Connor Bennett is a PhD Candidate at the University of Toronto’s Department of English. His article entitled “Raymond Carver’s Minimalist Mouth-Work” was published in ELH (Summer 2025). A second article, co-authored with Apala Das and Robert McGill, is forthcoming in Modern Fiction Studies. In 2023, he co-edited with Michael Dango an essay collection called “Minimalisms Now: Race, Affect, Aesthetics” for Post45 Contemporaries. His work is supported by the Social Sciences and Humanities Research Council of Canada and the Ontario Graduate Scholarship Program.
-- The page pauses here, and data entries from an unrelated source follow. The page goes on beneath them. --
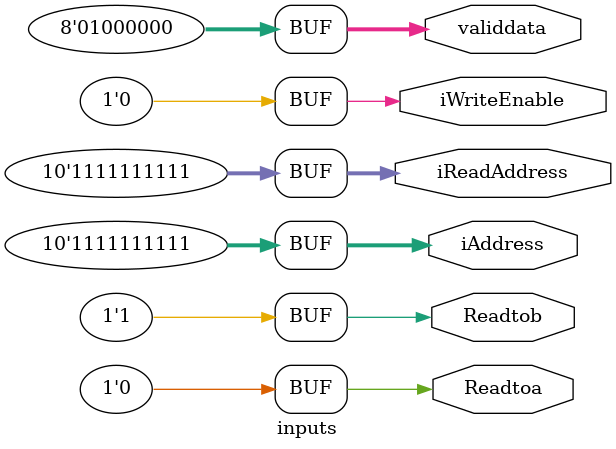
<source format=v>
module generator(clk, validdata, Readtoa, Readtob, iWriteEnable, iAddress, iReadAddress);
output clk, Readtoa, Readtob, iWriteEnable;
output [7:0] validdata;
output [9:0] iAddress;
output [9:0] iReadAddress;

reloj r1(clk);
inputs d1(validdata, Readtoa, Readtob, iWriteEnable, iAddress, iReadAddress);

endmodule

//Generacion del reloj
module reloj(clk);
output reg clk;  
initial
  begin 
 
  clk = 0;
  end
  always
	begin
   #250 clk = 1;
   #250 clk = 0;
   
	end
endmodule

//Generación de entradas a la memoria
module inputs (validdata, Readtoa, Readtob, iWriteEnable, iAddress, iReadAddress);
output reg Readtoa, Readtob, iWriteEnable ;
output reg [7:0] validdata;
output reg [9:0] iAddress;
output reg [9:0] iReadAddress;
initial
	begin
	
	#10 validdata = 8'd8; Readtoa = 0; Readtob = 0; iWriteEnable = 1; iAddress =10'd0; iReadAddress =10'd0;
	#500 validdata = 8'd8; Readtoa = 1; Readtob = 0; iWriteEnable = 0; iAddress =10'd0;iReadAddress =10'd0; 
	#1000 validdata = 8'd16; Readtoa = 0; Readtob = 0; iWriteEnable = 1; iAddress =10'd10; iReadAddress =10'd10;
	#1500 validdata = 8'd16; Readtoa = 0; Readtob = 1; iWriteEnable = 0; iAddress =10'd10; iReadAddress =10'd10; 
	#2000 validdata = 8'd32; Readtoa = 0; Readtob = 0; iWriteEnable = 1; iAddress =10'b0000011111;iReadAddress =10'b0000011111;
	#2500 validdata = 8'd32;  Readtoa = 1; Readtob = 0; iWriteEnable = 0;iAddress =10'b0000011111;iReadAddress =10'b0000011111;
	#3000 validdata = 8'd64;  Readtoa = 0; Readtob = 0; iWriteEnable = 1; iAddress =10'b1111111111;  iReadAddress =10'b1111111111;
	#3500 validdata = 8'd64;  Readtoa = 0; Readtob = 1; iWriteEnable = 0; iAddress =10'b1111111111;  iReadAddress =10'b1111111111;
	end
endmodule


</source>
He is one of this year’s CSUS/NFC Doctoral Fellows at the University of Toronto.
Mar 17, 4 PM | Transatlantic Intersections: The Autofictional and the Metaliterary in Ben Lerner and Javier Marías | Sonia Scarlat 
About the talk

This talk explores points of convergence and divergence in the construction of auto- and metafictional narrative modes in Javier Marías’ and Ben Lerner’s novels. Specifically, I aim to compare the evolution of these modes across both authors’ seminal “auto” trilogies in order to analyze the fictional mutations their narrators experience throughout various texts. In this paper, I argue that what Marías and Lerner seek, above all else, is the construction of a fictionalized “I” whose voice permeates each novel even as their narrators shift. This voice is reflexive, essayistic, self-conscious and often ironic, allowing Lerner and Marías to move beyond the purely autobiographical and into the metafictional, openly questioning the construction of not only their respective novels, but also of their respective authorial personas. Finally, this paper seeks to examine how Lerner and Marías’ auto- and metafictional projects are complemented and challenged by the integration of photographs into the text as well as the conception of time the authors employ.

About the speaker

Sonia Scarlat is a PhD candidate in the Department of Philology at the University of Salamanca. Her research focuses on the intersection of autofiction and metafiction in contemporary Spanish and North American literatures. In recent papers, she has examined the specifics of familial narratives and the use of photography in the construction of a personal archive (“The Value of Reality. The Document and Autofiction in Honrarás a tu padre y a tu madre by Cristina Fallarás”; “El valor de lo real. El documento y la autoficción en Honrarás a tu padre y a tu madre de Cristina Fallarás.”) as well as the affinities between self-portraiture and autofiction (“Strategies For a Collective Self-portrait: Autofiction and the Body in Lección de anatomía by Marta Sanz”; “Estrategias para un autorretrato colectivo: autoficción y cuerpo en La lección de anatomía de Marta Sanz”). Her doctoral thesis aims to propose a typology of auto-/metafictional modes across Spanish and American literatures of the late twentieth and early twenty-first century, with a particular focus on the comparative analysis of the works of Javier Marías, Enrique Vila-Matas, Philip Roth, and Ben Lerner.